Las conversaciones con el padre Carey y la lectura de la Imitación de Cristo de Tomás de Kempis en la cárcel, antes de su ejecución, colocan desde un inicio la sexualidad de Casement dentro de la moralización católica de la culpa y el pecado. El propio Casement llega a sostener en algún momento que su conversión no es tal, ya que su madre era católica y lo había bautizado secretamente de niño.
La novela no desarrolla una explícita autoinculpación de Casement en torno a su homosexualidad, pero el personaje, por lo visto, sí practica su sexo a la manera victoriana. Aunque Vargas Llosa no llega a confirmar que Casement haya sido, en realidad, el autor de los Black Diaries, los encuentros sexuales del diplomático siempre tienen lugar en escenarios ocultos y en rachas de frenesí, a las que sigue un periodo de abstinencia y arrepentimiento.

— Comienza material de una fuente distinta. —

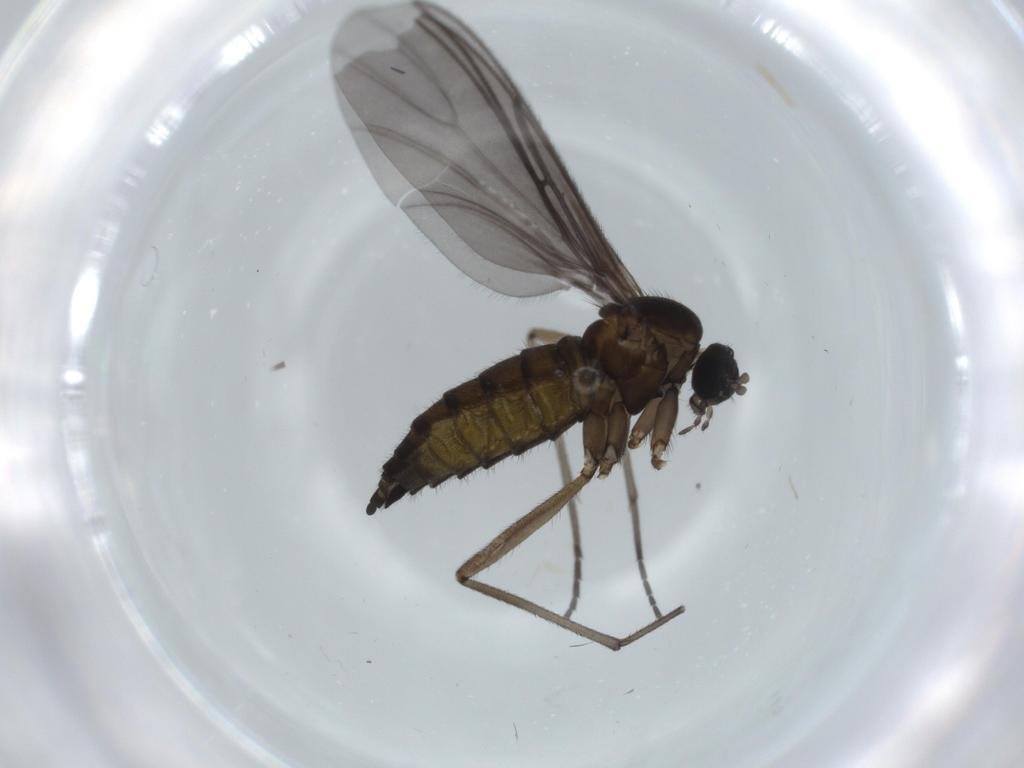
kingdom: Animalia
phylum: Arthropoda
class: Insecta
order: Diptera
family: Sciaridae
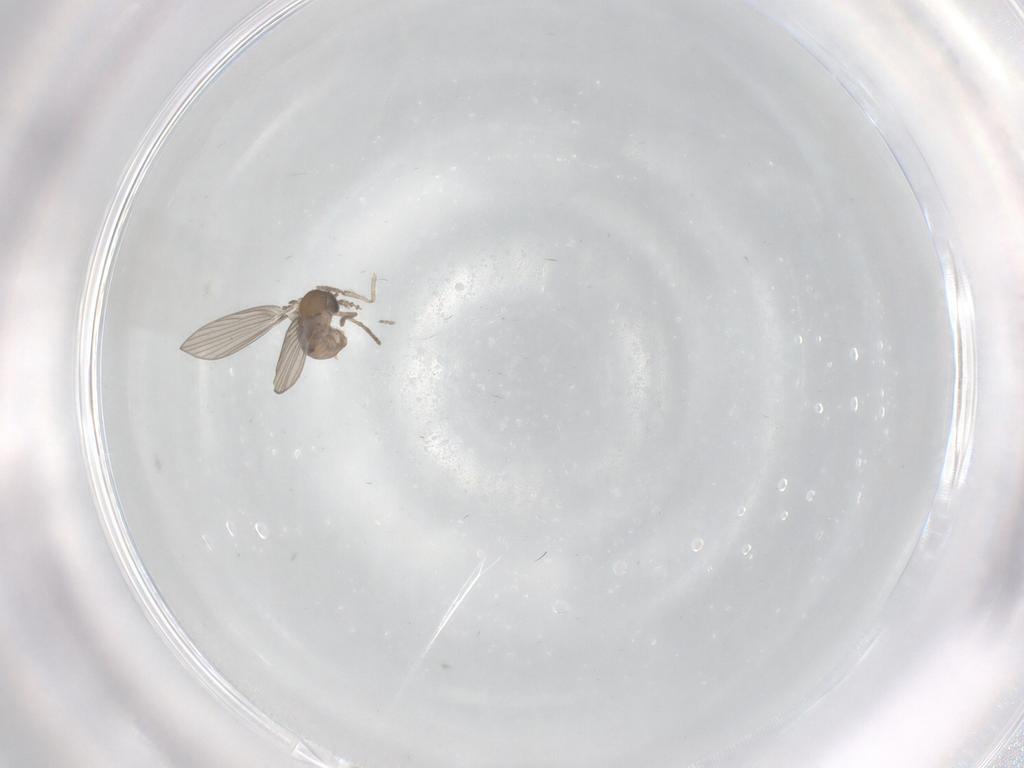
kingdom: Animalia
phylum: Arthropoda
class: Insecta
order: Diptera
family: Psychodidae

La homosexualidad no se despliega en el Congo belga, en la Amazonía peruana o en la Irlanda nacionalista, escenarios de la filantropía y el civismo de Casement, sino en Manaos, en Barbados o en Canarias, lugares exóticos y sensuales, que Vargas Llosa presenta como mundos paralelos o remansos en la cruzada política del diplomático.

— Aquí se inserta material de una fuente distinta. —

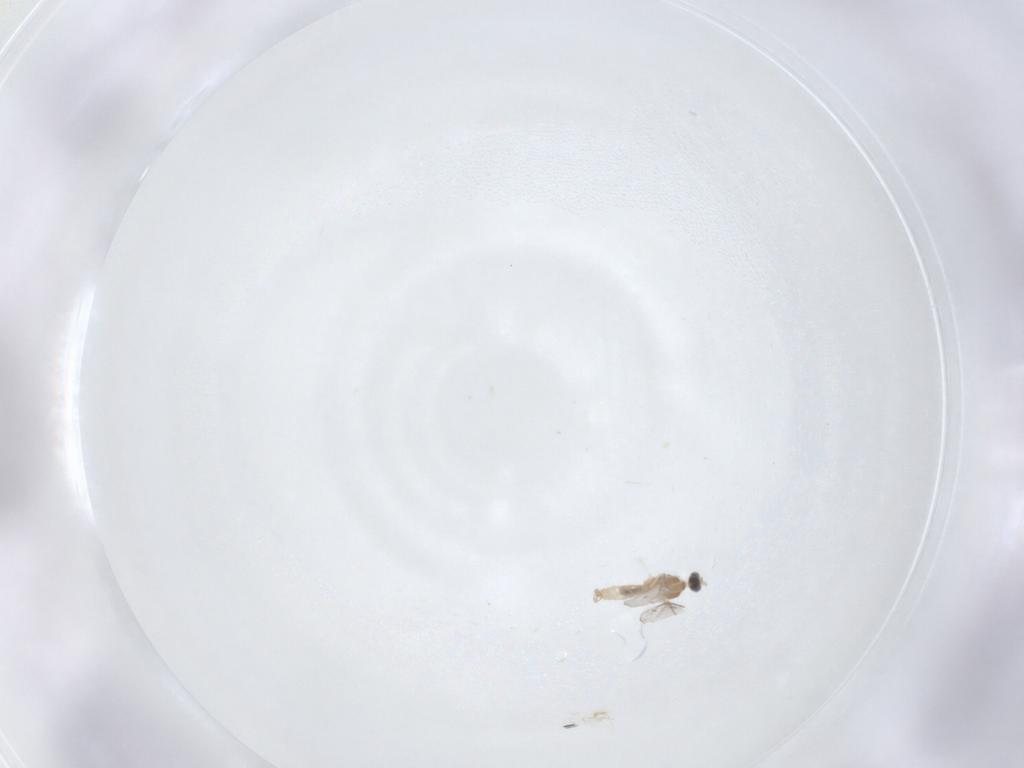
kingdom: Animalia
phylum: Arthropoda
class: Insecta
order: Diptera
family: Cecidomyiidae
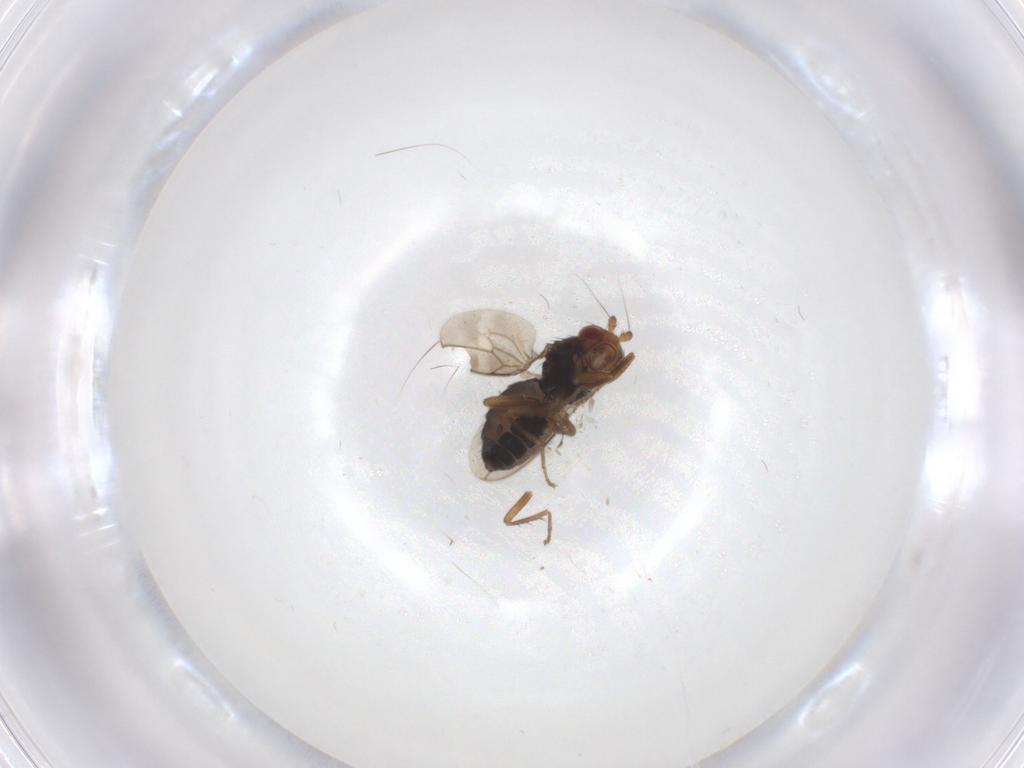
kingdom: Animalia
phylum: Arthropoda
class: Insecta
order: Diptera
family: Sphaeroceridae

Una homosexualidad, además, siempre ligada a la escritura. Cada aventura, cada conquista, debía ser anotada, escrupulosamente descrita y ocasionalmente inventada. No como testimonio de conquistador sino como bitácora de fantasías, como archivo de lo prohibido. Cuando al borde del cadalso lee en Kempis que ningún cristiano está libre de la tentación de la concupiscencia, Casement admite el peso de la fantasía en sus pecados, pero desde el remordimiento católico:
“Él había sido débil y sucumbido a la concupiscencia muchas veces. No tantas como había escrito en sus agendas y cuadernos de notas, aunque, sin duda, escribir lo que no se había vivido, lo que sólo se había querido vivir, era también una manera –cobarde y tímida- de vivirlo y por lo tanto de rendirse a la tentación”.